A right-to-work law says that workers cannot be forced to pay union dues as a condition of employment. In just the past 12 months, three states–Missouri, Kentucky, and West Virginia–have enacted right-to-work laws. Two of those three states border Ohio. In recent years, two other states bordering Ohio passed right-to-work laws: Indiana in 2012, and Michigan in 2013. Ohio is now nearly surrounded by right-to-work states; the only remaining state that borders Ohio without a right-to-work law is Pennsylvania.
Ohio better wake up before it starts losing jobs to neighboring states. I know that if I had to decide on locating a business, all else equal, I would rather locate in a right-to-work state. Most employers know from experience that they’re better off not having to deal with a union.
If Ohio’s state government does not want to act on right-to-work, another option is that cities and counties could take matters into their own hands. One of the many interesting recent developments on the right-to-work front is that, this past November, the Sixth Circuit Court of Appeals ruled that local governments can enforce right-to-work statutes.
[W]hat if the state decides not to enact right to work legislation but one of its counties does? Is a county ordinance that effectively makes it a “right to work county” entitled to the same deference as a state law?
According to one court of appeals, the answer to this question is yes. In a recent decision UAW v. Hardin County, Kentucky et al., No. 16-5246 (6th Cir. November 18, 2016), the Sixth Circuit Court of Appeals ruled that county right to work laws do not conflict with federal labor law and may be enforced.
It will be very interesting to see if some conservative counties in liberal states try to enact right-to-work. This could be an effective way to try to lure employers into the county. I’m guessing, however, that a liberal state government opposed to right-to-work would have the authority to bring a renegade county to heel. We’ll have to see how this situation unfolds.

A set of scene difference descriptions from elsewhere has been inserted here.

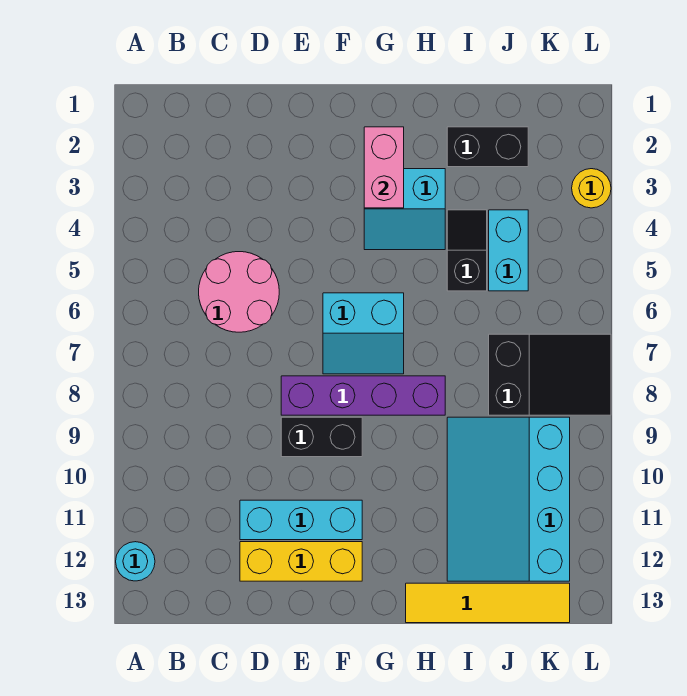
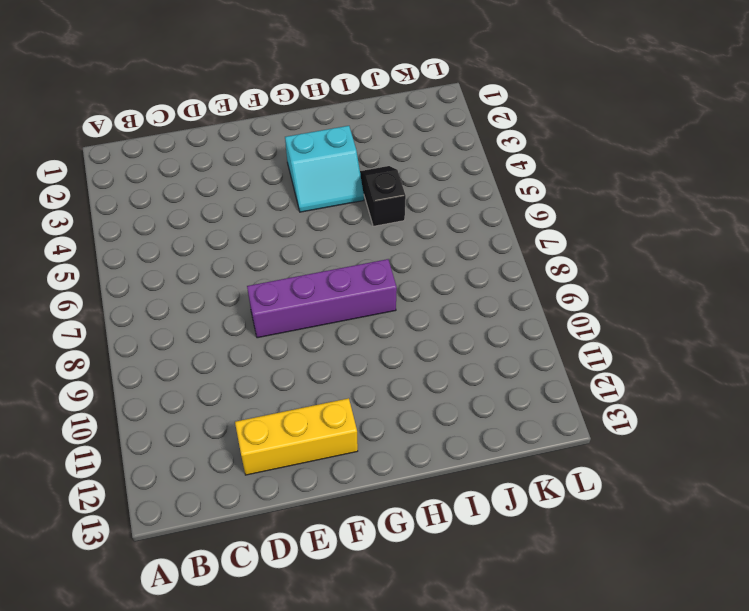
none -> cyan 1x1 round brick [116,542,155,581]
none -> pink 2x2 round brick [199,252,279,332]
none -> cyan 1x3 brick [240,500,362,540]

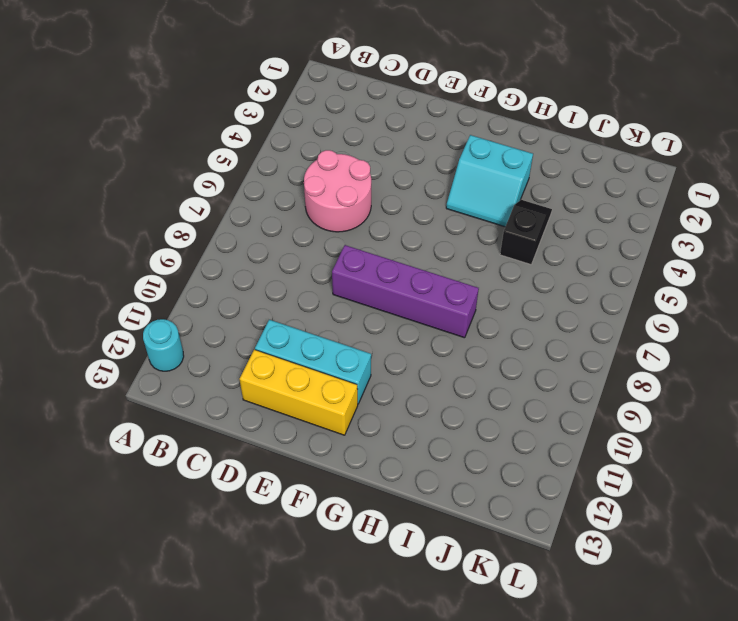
none -> black 1x2 brick [281,417,362,457]
none -> cyan 2x2 slope [323,293,404,374]
none -> yellow 1x4 tile [406,583,570,623]

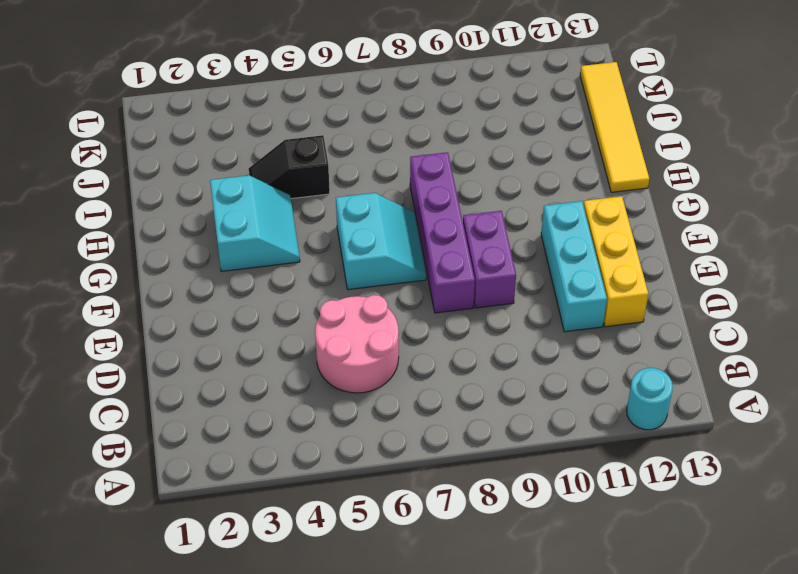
purple 1x2 brick [463,211,516,308] -> black 1x2 brick [281,417,362,457]
none -> black 1x2 brick [447,127,528,167]
none -> cyan 3x4 slope [447,417,570,581]
none -> cyan 1x2 brick [489,210,528,291]

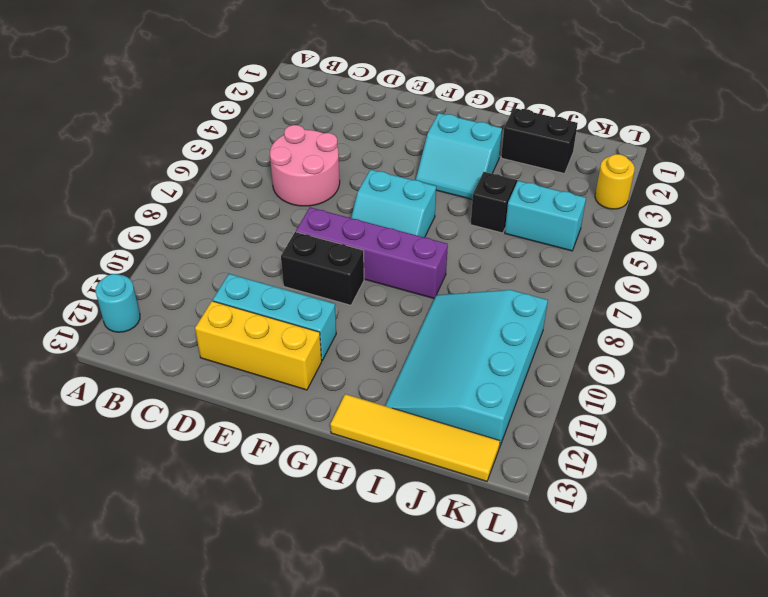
cyan 1x2 brick [505,181,586,251] -> cyan 1x2 brick turned to [489,210,528,291]
none -> black 2x3 slope [489,334,611,415]
none -> pink 1x2 brick [364,127,404,208]

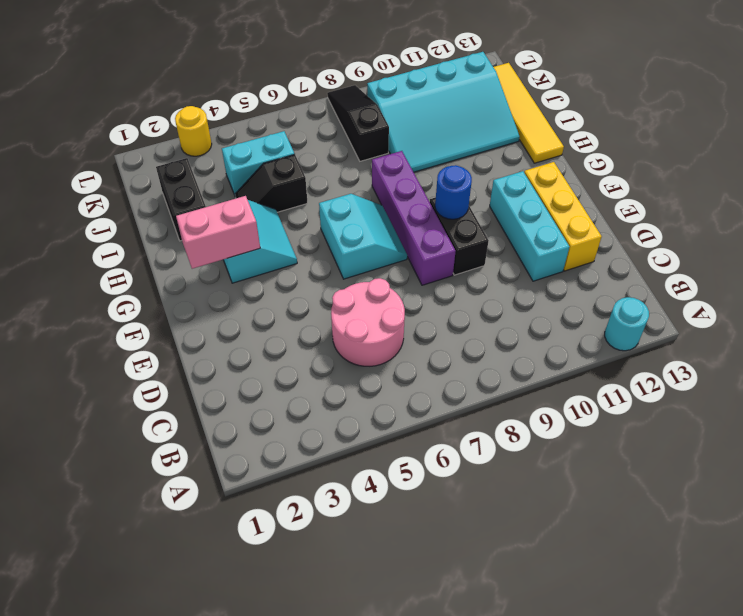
blue 1x1 round brick [435,165,472,219] -> none
black 1x3 slope [327,85,389,161] -> black 2x3 slope [489,334,611,415]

In any event, the argument made in favor of right-to-work is usually based on personal liberty: workers should be free to choose not to join the union. The liberty case for right-to-work, however, is somewhat ambiguous. Some libertarians, including Milton Friedman, have opposed right-to-work on the grounds that the law infringes on freedom of contract. The idea is that if a union and an employer mutually and voluntarily agree to a contract that sets union membership as a condition of employment, the law should not stop them from doing so.
In December 2012, libertarian writer J.D. Tuccille, in Reason magazine, wrote: “I consider the restrictions right-to-work laws impose on bargaining between unions and businesses to violate freedom of contract and association. … I’m disappointed that the state has, once again, inserted itself into the marketplace to place its thumb on the scale in the never-ending game of playing business and labor off against one another. … This is not to say that unions are always good. It means that, when the state isn’t involved, they’re private organizations that can offer value to their members.”
When it comes right down to it, most people base their position on right-to-work not on liberty arguments, but on whether they are pro or anti-union. Pro union forces accuse right-to-work proponents of trying to bust up unions. My only defense to that accusation would be: You say ‘union busting’ like that’s a bad thing.
Yet another fascinating legal development is a pending lawsuit that challenges the constitutionality of mandatory union dues in government employment. The suit was filed in Illinois and bases its argument on the First Amendment.
“Everything government unions do is political in nature, and if it is political in nature, then the First Amendment is going to cover it, and workers can’t be required to pay anything to unions as a condition of keeping their job in government,” said Mark Mix, of the National Right to Work Legal Defense Foundation.
This lawsuit seems like a bit of a long shot, but if successful, it would effectively impose right-to-work on government employment all across the country. That would be YUGE because it would finally cripple the racket run by Democrats whereby politicians shower unions with taxpayer money who then funnel a cut of the money into Democrat campaign coffers. Thus the public employee union effectively enables the Democrat Party to vote itself taxpayer money.
Right-to-work has made remarkable progress in just the last few years. Let’s hope the momentum continues.